MATERIALS PROVIDED Start Marker

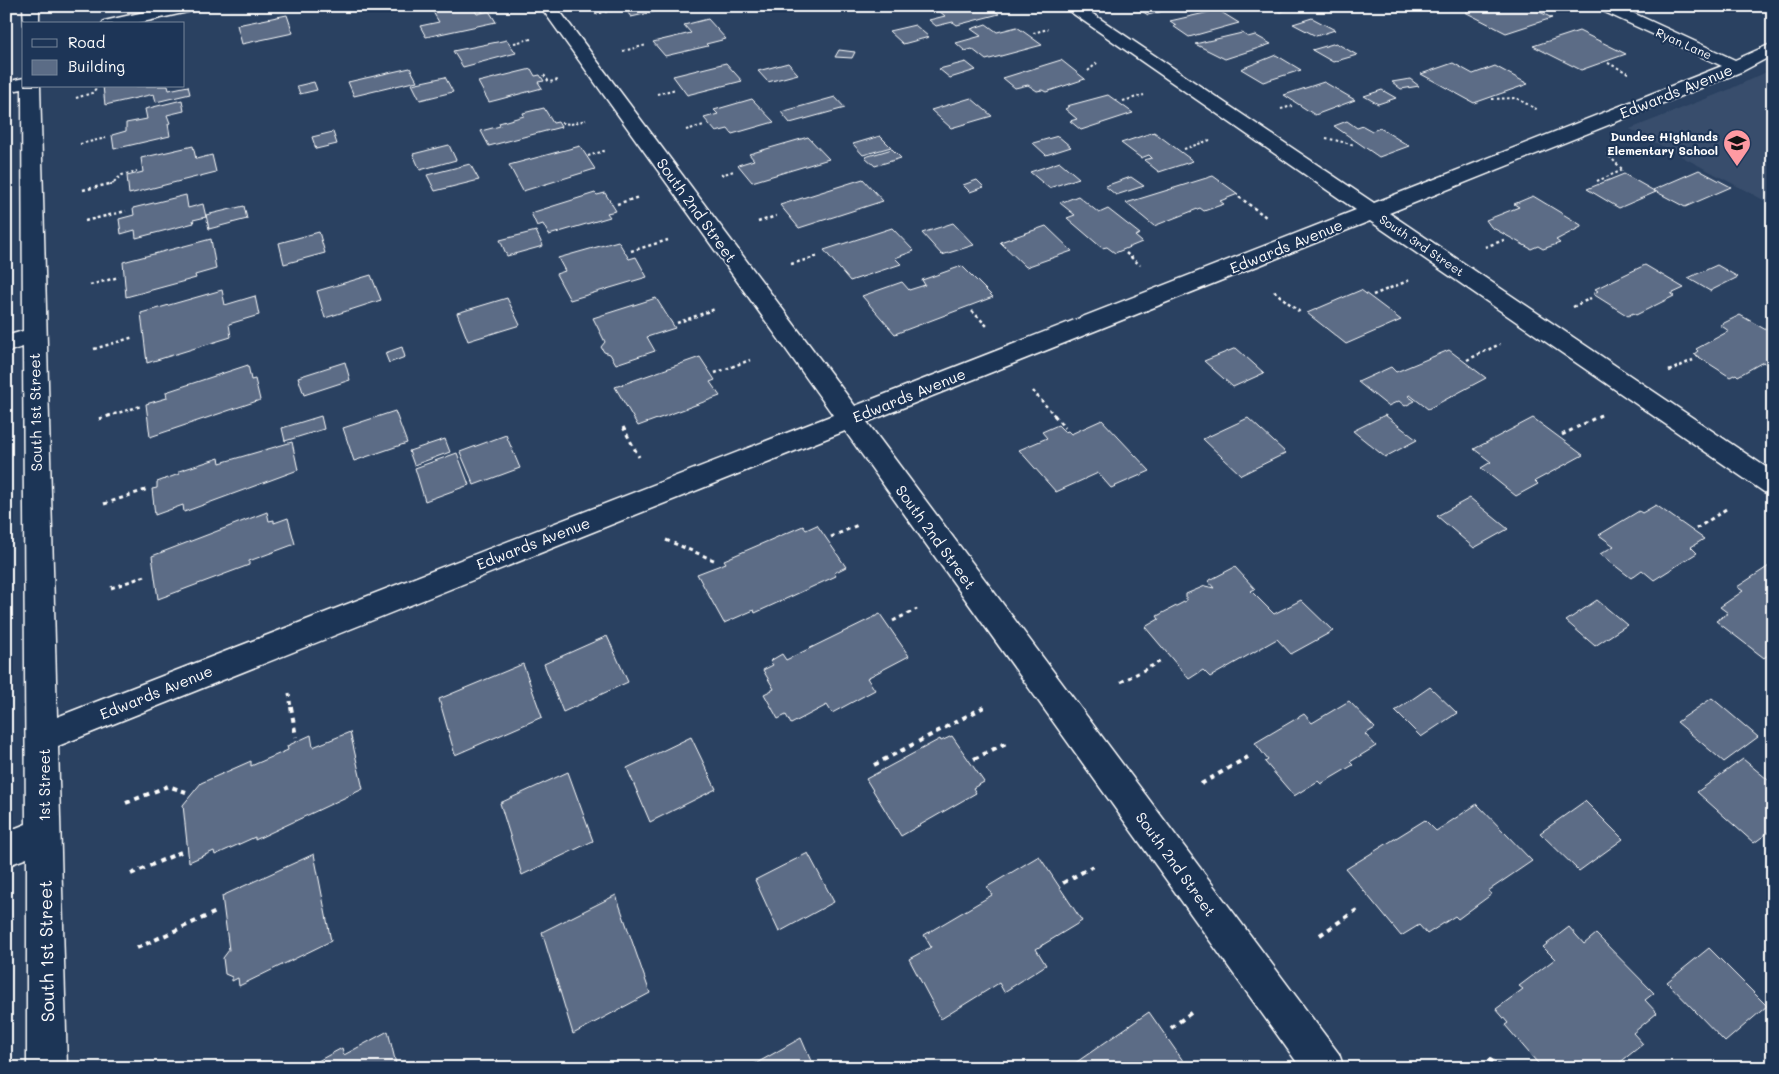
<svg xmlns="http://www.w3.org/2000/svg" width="1779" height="1074" font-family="Mali,sans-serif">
<rect width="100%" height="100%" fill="#2a4161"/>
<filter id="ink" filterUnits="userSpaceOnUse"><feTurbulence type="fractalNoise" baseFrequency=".02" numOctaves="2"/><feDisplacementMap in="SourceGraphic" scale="10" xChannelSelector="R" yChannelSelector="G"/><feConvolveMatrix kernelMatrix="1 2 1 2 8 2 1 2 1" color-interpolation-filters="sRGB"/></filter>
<g filter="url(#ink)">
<path fill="#394e6c" d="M1773,69V205L1630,129L1728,90Z"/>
<path fill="#5b6c86" stroke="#fff" d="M466,6L469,10L474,9L477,14L489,11L496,22L426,37L420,26L439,22L430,7Z
M623,6H670L672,8L631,17Z
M954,6H989L999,14L957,25L953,22L936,26L929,20L945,16L938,10Z
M1134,6H1182L1148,15Z
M1270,6H1300L1280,12Z
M1485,6H1528L1552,18L1506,33L1465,12Z
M1218,10L1239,23L1189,37L1173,26L1176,25L1170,21Z
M287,15L293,33L242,44L237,25Z
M1312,18L1335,30L1316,36L1293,24Z
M708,19L726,39L706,44L708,46L665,56L653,42L691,33L684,25Z
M986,24L997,32L1017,27L1042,45L986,60L972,49L965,51L956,43L981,36L971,29Z
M915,25L929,37L903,44L889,31Z
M1579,31L1626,54L1581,70L1533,46Z
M1242,33L1248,37L1255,35L1271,44L1225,59L1195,44Z
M507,40L516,53L463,67L453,51Z
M1336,43L1357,55L1333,62L1312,50Z
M839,50L855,52L852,58L835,57Z
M1276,55L1301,70L1263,82L1241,69Z
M1061,60L1085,79L1046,92L1042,90L1037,91L1028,85L1015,88L1003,78Z
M966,62L976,70L950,78L939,69Z
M726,63L742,81L687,95L673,76Z
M788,63L798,74L768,82L758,71Z
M1453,63L1473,74L1495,66L1528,84L1474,103L1421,74Z
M410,68L417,81L354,96L348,82Z
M531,69L535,76L540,75L544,81L538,82L542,88L497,100L489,102L478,82Z
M445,77L453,92L420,100L412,84Z
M1410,79L1419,86L1401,89L1392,82Z
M314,82L317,90L300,94L297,86Z
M1324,82L1355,100L1315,115L1284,95Z
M103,86H168L169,90L188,86L190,94L156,102L154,94L105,105Z
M1382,90L1396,98L1378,104L1364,96Z
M1108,95L1133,113L1081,130L1070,121L1077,119L1065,109L1069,107L1067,106Z
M835,97L845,108L790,123L781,112Z
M971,98L992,116L951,128L931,110Z
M752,99L774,122L732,134L728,129L716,132L704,118L718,114L714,110Z
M182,100L184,111L167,115L170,123L168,124L170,136L114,149L112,135L126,131V123L147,119L145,109Z
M544,108L553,123L558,122L561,127L489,146L481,131L500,126L499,123L524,116L523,113Z
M1347,121L1357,128L1363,126L1372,131L1380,128L1409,146L1379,157L1334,126Z
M333,132L337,144L316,149L312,137Z
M1154,132L1193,161L1159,172L1144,160L1152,158L1149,155L1141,158L1121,143Z
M880,136L891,147L863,155L853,144Z
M1058,136L1071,147L1046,155L1033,143Z
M808,137L829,159L752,182L738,165L754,160L749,154Z
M449,145L456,160L420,170L413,154Z
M193,146L196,159L212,155L216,172L129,194L127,176L143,172L141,158Z
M580,146L595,169L523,191L509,165Z
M892,149L901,158L875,166L865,157Z
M1060,162L1079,178L1049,188L1030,172Z
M470,164L479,180L435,191L427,175Z
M1699,170L1731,187L1685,207L1653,190Z
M1624,174L1656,192L1619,208L1587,189Z
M1213,176L1238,194L1220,201L1224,204L1204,211L1200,208L1154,226L1126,203Z
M1131,177L1144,186L1116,195L1105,186Z
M863,179L883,201L799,228L780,205Z
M977,180L984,187L970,192L963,185Z
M595,193L597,195L605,193L616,211L607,213L610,217L549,235L543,224L537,226L531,213Z
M186,195L188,208L203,204L206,217L193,220L194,223L136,238L135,230L121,234L119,219L134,215L133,208Z
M1078,196L1099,213L1108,209L1140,234L1135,236L1142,242L1115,253L1107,247L1102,248L1067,218L1075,215L1060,203Z
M1533,196L1581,225V227L1556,240L1560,243L1543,249L1538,246L1531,249L1491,227L1486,220L1519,207L1514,204Z
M244,206L247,219L209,229L206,215Z
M953,223L974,245L942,255L922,233Z
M1046,226L1072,251L1026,267L1000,242Z
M892,228L914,251L895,258L901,264L850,281L824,250Z
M536,231L543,246L507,256L500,240Z
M319,232L325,253L284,264L279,243Z
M211,239L216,269L195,275L196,278L126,297L123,262Z
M618,241L629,259L636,257L647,277L570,300L556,274L565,271L558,258Z
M1645,265L1684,288L1671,294L1674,296L1636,315L1633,313L1628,316L1593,294L1598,291L1595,289Z
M1717,265L1738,277L1710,291L1688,278Z
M962,266L993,297L895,334L862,296L902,282L909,290L925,285L922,280Z
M371,275L381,300L325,318L317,291Z
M222,290L225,305L255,296L259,315L229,324L231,337L147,363L141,313Z
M1361,290L1401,320L1346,344L1307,313Z
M507,298L520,325L468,341L457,313Z
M656,298L675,328L647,337L655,351L616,364L610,354L604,352L601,347L605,342L593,318Z
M1740,315L1773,334V368L1763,362L1738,376L1736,374L1730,377L1694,354L1698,351L1696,349L1729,331L1720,325Z
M402,347L405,357L389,363L385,353Z
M1236,348L1264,373L1233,387L1204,361Z
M1449,350L1486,378L1428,409L1410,395L1408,396L1415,401L1405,406L1399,401L1388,406L1358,382L1391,367L1396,372Z
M700,357L715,380L710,382L720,396L638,426L615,387Z
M345,362L350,380L304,395L298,377Z
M248,365L251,380L255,379L260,400L150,437L146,404L167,398L166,392Z
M395,411L407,443L354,461L343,428Z
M1385,415L1417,440L1385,457L1353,431Z
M321,416L324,429L285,441L282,428Z
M1248,418L1286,453L1241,475L1203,439Z
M1533,418L1583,455L1535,481L1538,484L1516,496L1481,468L1491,462L1474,449Z
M1102,420L1150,471L1111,488L1098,473L1056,492L1019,450L1047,438L1042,432L1058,425L1065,432L1068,431L1071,434Z
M506,435L520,468L474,485L460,452Z
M445,439L450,452L414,465L409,451Z
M292,442L298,470L184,512L183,505L155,515L152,489L157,488V482L179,474V471L219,458L220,463Z
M457,453L469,485L425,501L415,468Z
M1470,498L1508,529L1474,548L1437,516Z
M1656,505L1704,539L1691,547L1697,553L1654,580L1642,570L1631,578L1600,554L1614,546L1599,535L1639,511L1642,513Z
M267,512L269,521L274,520V523L288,518L295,544L249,561V565L158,599L152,556Z
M817,525L846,567L834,573L836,576L755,613L754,610L724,623L697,574L726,563L724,560L803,526L806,530Z
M1772,564L1773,651L1764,658L1716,621L1728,613L1720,607L1743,591L1737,587Z
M1235,567L1255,589L1251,591L1274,614L1301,600L1333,631L1291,654L1277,639L1210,677L1203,670L1189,679L1145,627L1159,619L1157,616L1186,601V594L1205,586L1214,588L1208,581Z
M1597,600L1627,625L1595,646L1566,621Z
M880,614L909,656L867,678L875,690L832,713L827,705L791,724L786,715L778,719L764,694L774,689L763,670L773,665L770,661L782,654L786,660Z
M607,636L628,682L563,712L544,664Z
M523,664L542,717L455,755L439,699Z
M1430,687L1457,713L1421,737L1395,711Z
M1712,698L1758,737L1724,762L1677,722Z
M1349,701L1375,728L1365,734L1376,746L1350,762L1353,765L1321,784L1318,781L1294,796L1265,762L1268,760L1255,743L1304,714L1312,723Z
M350,732L363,789L255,840V837L215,855L214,851L189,862L183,805L201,783L251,761V766L288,750L287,746L311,735L313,747Z
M952,736L984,782L973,788L976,793L901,836L866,779L940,739L941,741Z
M691,737L716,789L650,822L627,768Z
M1743,759L1773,784V829L1754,843L1697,792Z
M568,772L593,841L522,875L500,803Z
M1585,801L1623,839L1579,871L1540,833Z
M1477,804L1532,861L1488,891L1492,894L1458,919L1455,916L1427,934L1419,925L1401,936L1346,869L1425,820L1436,831Z
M808,853L834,902L779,932L755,880Z
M314,854L331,941L239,986L238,978L232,981V977L225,974L223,958L229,950L222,896Z
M1039,856L1082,921L1036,949L1046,965L1004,992L999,983L941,1019L909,959L931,947L924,935L992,895L987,887Z
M616,895L650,993L573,1034L542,932Z
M1569,927L1584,944L1596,934L1654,993L1645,1000L1657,1013L1633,1033L1643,1044L1613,1068H1542L1505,1025L1508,1023L1496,1009L1523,989L1519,986L1555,959L1543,947Z
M1709,948L1767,1006L1725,1042L1667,982Z
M1149,1012L1188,1068H1068Z
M388,1031L397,1068H305L342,1048L344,1055Z
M801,1038L814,1068H748Z"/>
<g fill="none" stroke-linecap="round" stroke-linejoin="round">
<g stroke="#fff" stroke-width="3">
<path id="minor" d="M23,6H39V24L24,25Z
M171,6H203L201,9L134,24H102L104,21Z
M540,6H556L855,406L1356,210L1062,6H1081L1374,203L1722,66L1598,9L1596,6H1618L1735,60L1773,43V55L1743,71L1389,213L1773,472V495L1764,492L1370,221L867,422L1339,1054L1344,1068H1301L845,431L58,746L67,1068H27V858L6,866V832L26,824L23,347L6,352V336L23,331L22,89L6,92V82L24,78V86H40L57,717L833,415Z"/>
</g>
<path stroke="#fff" stroke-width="2" stroke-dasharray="2.5 2.5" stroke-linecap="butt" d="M481,11L503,6
M595,14L619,9
M1033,33L1048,29
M514,43L531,39
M623,51L647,45
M1608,63L1630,74
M1088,71L1097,63
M544,75L549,82L558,80
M657,94L676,89
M76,98L92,93L98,86
M1492,99L1516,98L1538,110
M1123,101L1144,95
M1281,109L1292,106
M561,123L571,124L586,120
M686,130L704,125
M1326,138L1355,145
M80,144L106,138
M1184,149L1210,140
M588,156L607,150
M721,175L734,171
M1597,181L1623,170L1607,154
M110,185L122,175L137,171"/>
<path stroke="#fff" stroke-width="2.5" stroke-dasharray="3 3" stroke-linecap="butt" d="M83,190L114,183
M1239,197L1266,217
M617,204L639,197
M85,221L126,211
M758,222L776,216
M1485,247L1504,240
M631,251L668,240
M1126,253L1140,265
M791,264L819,256
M90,285L119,277
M1274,291L1301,313
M1373,295L1410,280
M1573,307L1591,298
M972,311L987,326
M677,323L715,309
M94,349L134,337
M1467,360L1500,344
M1669,371L1693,360
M715,373L750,360
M1033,391L1055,416
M108,416L141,406
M1598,416L1601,415"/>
<path stroke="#fff" stroke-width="3" stroke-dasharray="4 4" stroke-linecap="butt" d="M1054,415L1065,428
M99,419L112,415
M623,427L639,457
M1562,435L1601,415
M104,504L148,489
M1696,529L1729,507
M831,537L860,524
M666,540L716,561
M111,588L148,575
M893,621L917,609
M1121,682L1163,660
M289,693L291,708"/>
<path stroke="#fff" stroke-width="4" stroke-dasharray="5 5" stroke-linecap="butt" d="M291,707L296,737
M974,759L1008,742
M874,765L984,707
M1201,784L1248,757
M126,803L168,786L186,792
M131,874L181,852
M1063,883L1093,866
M1320,935L1361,907
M137,948L216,912
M1171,1028L1192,1012
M1481,1068L1490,1060L1503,1068"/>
<use href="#minor" fill="#1d3557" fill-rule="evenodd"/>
</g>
</g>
<defs>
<g id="school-pin" transform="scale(1.4375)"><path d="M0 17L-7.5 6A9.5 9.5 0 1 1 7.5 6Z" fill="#ff9aa2" stroke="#1d3557"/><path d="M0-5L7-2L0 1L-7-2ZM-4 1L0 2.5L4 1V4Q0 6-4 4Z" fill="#111"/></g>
</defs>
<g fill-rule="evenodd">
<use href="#school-pin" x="1737" y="143"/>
</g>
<g text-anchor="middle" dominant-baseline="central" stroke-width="4.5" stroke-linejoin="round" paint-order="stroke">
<g font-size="12" fill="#fff" stroke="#1d3557">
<text transform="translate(1684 43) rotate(24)">Ryan Lane</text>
<text transform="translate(1422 245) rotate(34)">South 3rd Street</text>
</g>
<g font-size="12" font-weight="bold" fill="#fff" stroke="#1d3557" text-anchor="end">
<text x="1718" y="136">Dundee Highlands<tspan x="1718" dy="14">Elementary School</tspan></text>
</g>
<g font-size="15" fill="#fff" stroke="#1d3557">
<text transform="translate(1676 91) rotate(-22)">Edwards Avenue</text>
<text transform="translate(697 210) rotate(54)">South 2nd Street</text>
<text transform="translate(1286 246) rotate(-22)">Edwards Avenue</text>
<text transform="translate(909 395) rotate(-22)">Edwards Avenue</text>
<text transform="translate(35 412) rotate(-91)">South 1st Street</text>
<text transform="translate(936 537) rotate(54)">South 2nd Street</text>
<text transform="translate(533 543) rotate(-21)">Edwards Avenue</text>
<text transform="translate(156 692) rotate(-22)">Edwards Avenue</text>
<text transform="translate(44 785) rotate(-90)">1st Street</text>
<text transform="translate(1176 864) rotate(54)">South 2nd Street</text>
</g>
<g font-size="18" fill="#fff" stroke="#1d3557">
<text transform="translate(46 951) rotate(-91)">South 1st Street</text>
</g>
</g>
<rect width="1779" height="1074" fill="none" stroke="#1d3557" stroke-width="25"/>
<rect x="12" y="12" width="1754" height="1049" fill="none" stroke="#fff" stroke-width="2" filter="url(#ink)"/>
<rect x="22" y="22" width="162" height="65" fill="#1d3557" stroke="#77869a"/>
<rect x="32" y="39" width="25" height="8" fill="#1d3557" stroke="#77869a"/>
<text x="68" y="48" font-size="15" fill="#ffffff">Road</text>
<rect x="32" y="60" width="25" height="15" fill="#5b6c86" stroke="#77869a"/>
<text x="68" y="72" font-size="15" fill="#ffffff">Building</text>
</svg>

MATERIALS PROVIDED End Marker

__ASSIGNED TASK__
Scan the lines above for the word "linejoin" and copy every one where it occurs.

__YOUR SOLUTION__
<g fill="none" stroke-linecap="round" stroke-linejoin="round">
<g text-anchor="middle" dominant-baseline="central" stroke-width="4.5" stroke-linejoin="round" paint-order="stroke">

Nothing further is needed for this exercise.